# Happy 50th Canadian Coast Guard!



## The Bread Guy (26 Jan 2012)

Birthday greetings from the Minister of Defence....


> The Honourable Peter MacKay, Minister of National Defence, issued the following statement on the 50th Anniversary of the Canadian Coast Guard:
> 
> “Today marks 50 years of service for the Canadian Coast Guard, Canada’s civilian marine fleet created to provide key services to mariners in Canadian waters.
> 
> ...


Minister's statement, 26 Jan 12


----------



## Colin Parkinson (27 Jan 2012)

That's odd, I recall it as 1964 that the Department of Marine  was rolled into the "New CCG"


----------



## mariomike (27 Jan 2012)

"On January 26, 1962, Leon Balcer, the Minister of Transport, rose in the House of Commons to announce that the Department of Transport fleet would in future be known as the Canadian Coast Guard.":
http://www.ccg-gcc.gc.ca/Publications/CCG-At-A-Glance#History_of_the_Canadian_Coast_Guard


----------



## Colin Parkinson (27 Jan 2012)

I saw that, but talking to a buddy of mine that has been in since Jesus was a deckhand, even he remembers it as 1964. I wonder if it's the difference from announcement to real world effects? 

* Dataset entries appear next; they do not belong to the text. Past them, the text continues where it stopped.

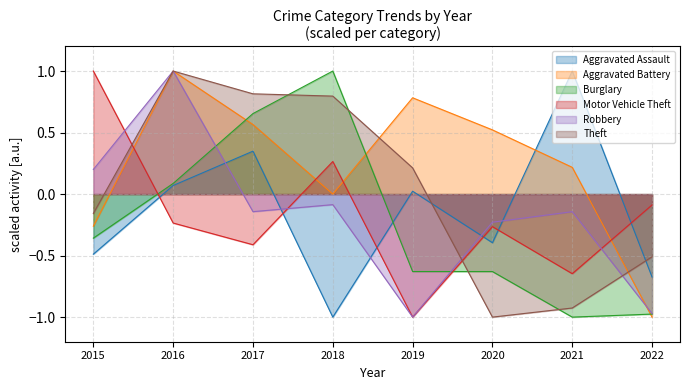

Reading left to right, list all the values displayed in this chart.

Aggravated Assault: 2015=-0.5	2016=0.1	2017=0.3	2018=-1.0	2019=0.0	2020=-0.4	2021=1.0	2022=-0.7
Aggravated Battery: 2015=-0.3	2016=1.0	2017=0.6	2018=0.0	2019=0.8	2020=0.5	2021=0.2	2022=-1.0
Burglary: 2015=-0.4	2016=0.1	2017=0.7	2018=1.0	2019=-0.6	2020=-0.6	2021=-1.0	2022=-1.0
Motor Vehicle Theft: 2015=1.0	2016=-0.2	2017=-0.4	2018=0.3	2019=-1.0	2020=-0.3	2021=-0.6	2022=-0.1
Robbery: 2015=0.2	2016=1.0	2017=-0.1	2018=-0.1	2019=-1.0	2020=-0.2	2021=-0.1	2022=-1.0
Theft: 2015=-0.2	2016=1.0	2017=0.8	2018=0.8	2019=0.2	2020=-1.0	2021=-0.9	2022=-0.5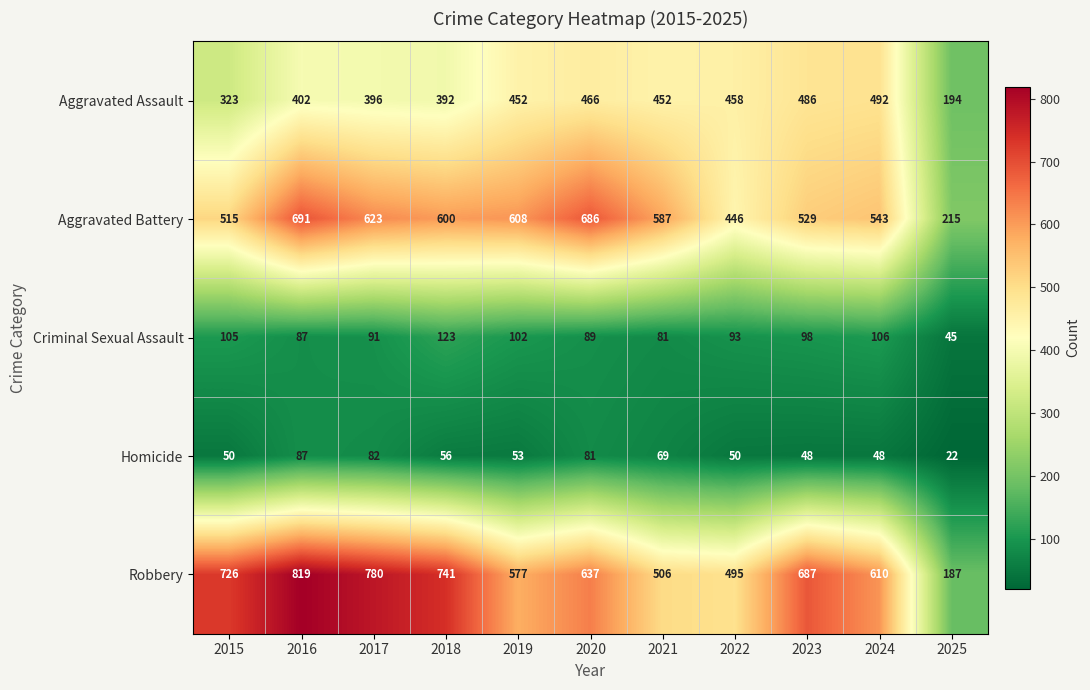

What is the smallest value displayed?

22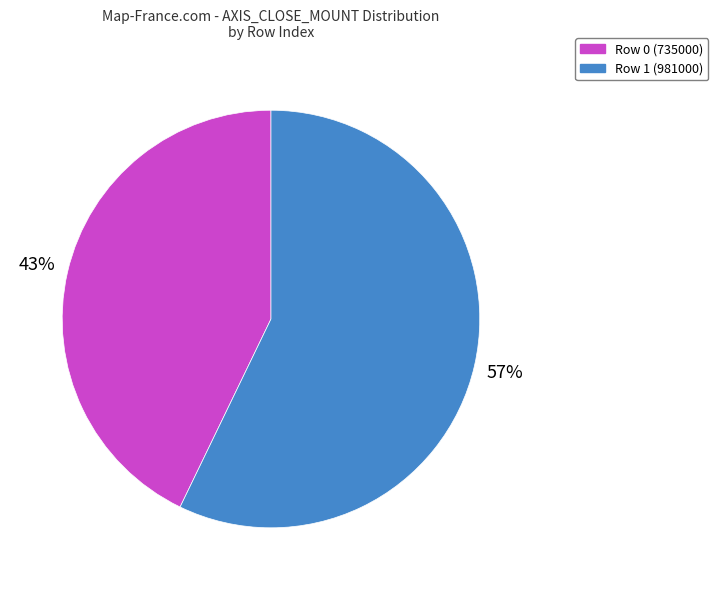

What is the largest slice in the pie chart?

Row 1 (981000)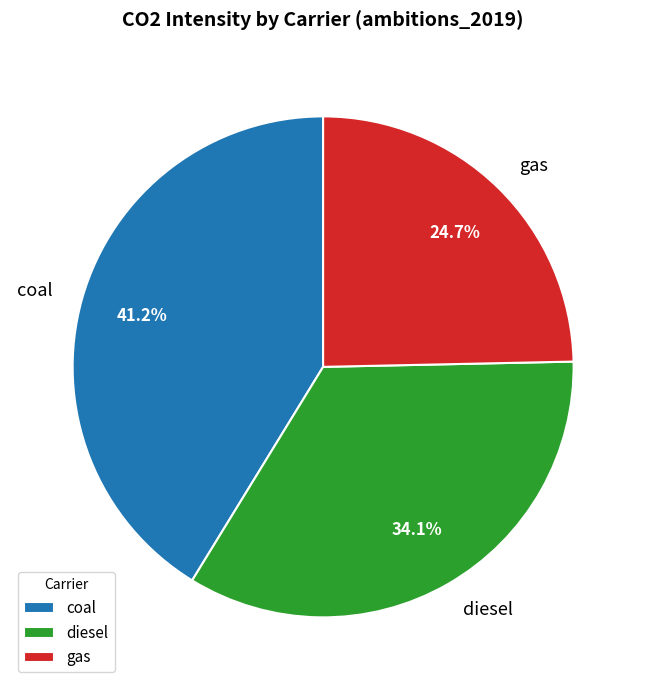

Rank the categories by value from lowest to highest.

gas, diesel, coal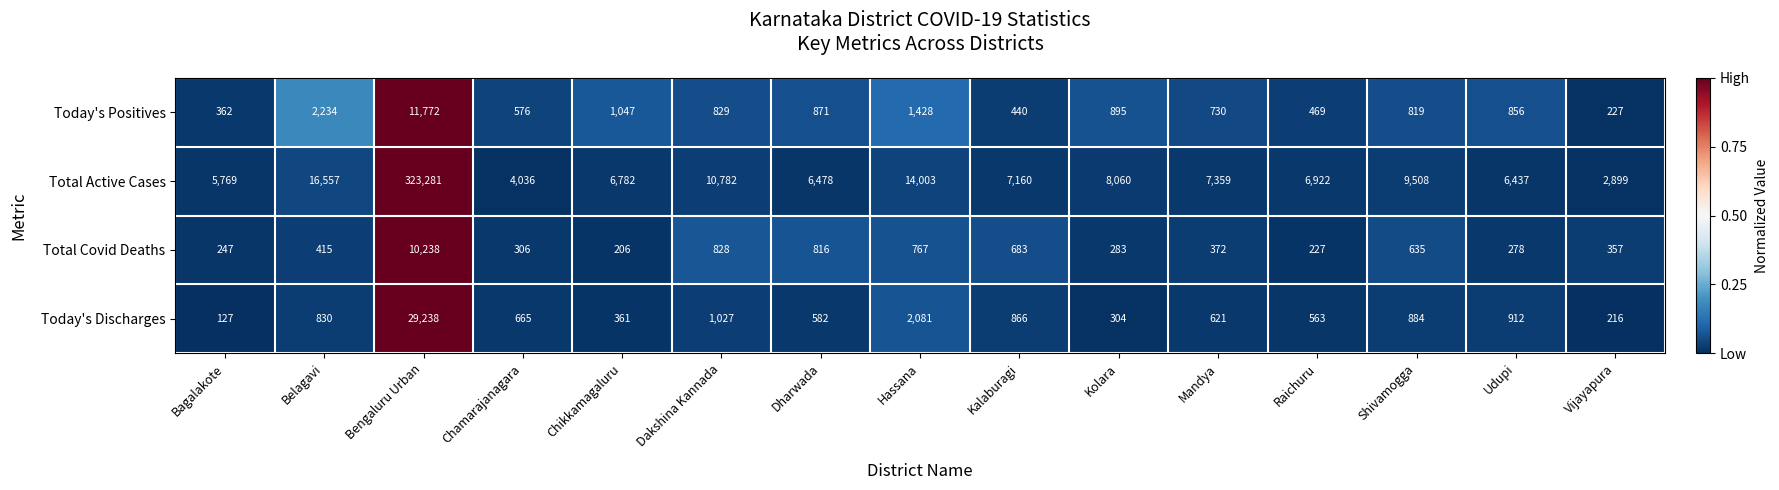

What is the difference between the maximum and minimum values in the Today's Positives series?

11545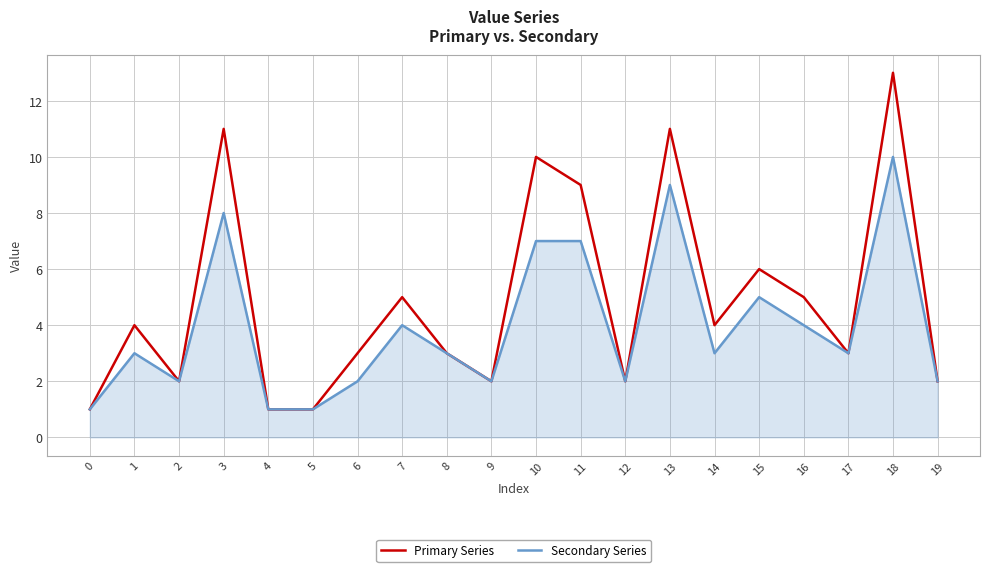

What is the total value across all series at 19?

4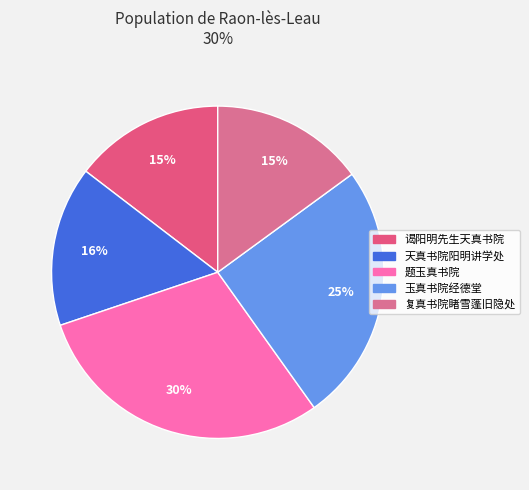

To the nearest percent, what percentage of the pie is 题玉真书院?

30%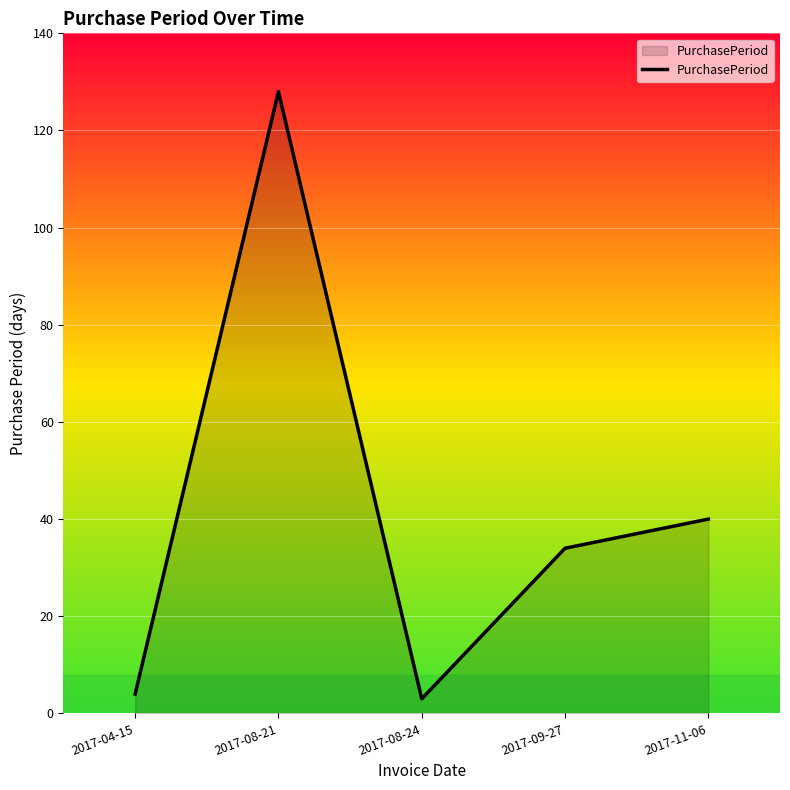

Which category has the highest value across all series?

2017-08-21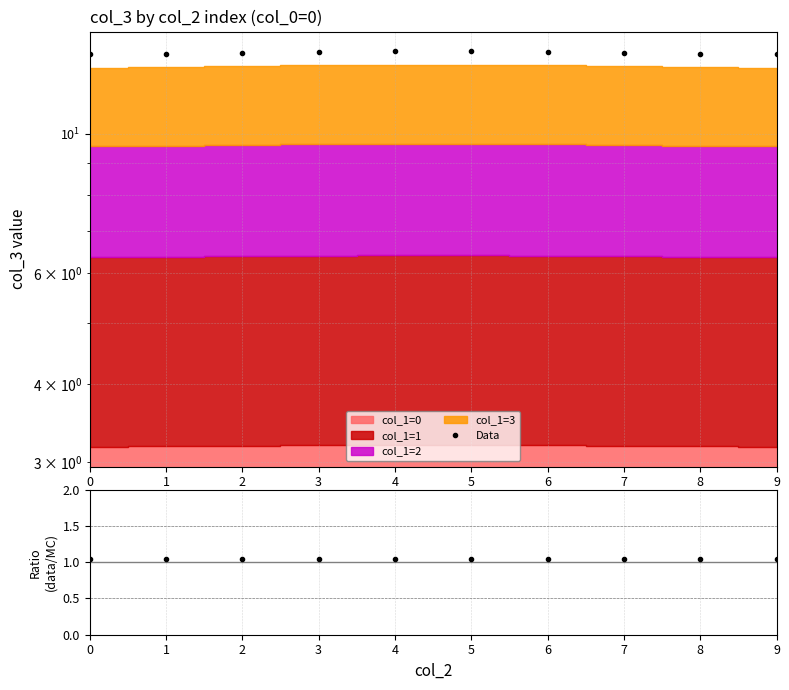

Which category has the highest value across all series?

4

I think I know why, 64 was when kits base was turned over lock, stock, crew, barrel and boats to the new CCG

_With the impending Unification in the mid 1960s, a reorganization and consolidation occurred within the Canadian Military. Several bases were either downsized, merged or closed and as a result, RCAF Station Kitsilano closed in 1964 and was sold to the City of Vancouver for parkland_
http://www.militarybruce.com/history/base-history_6.html


----------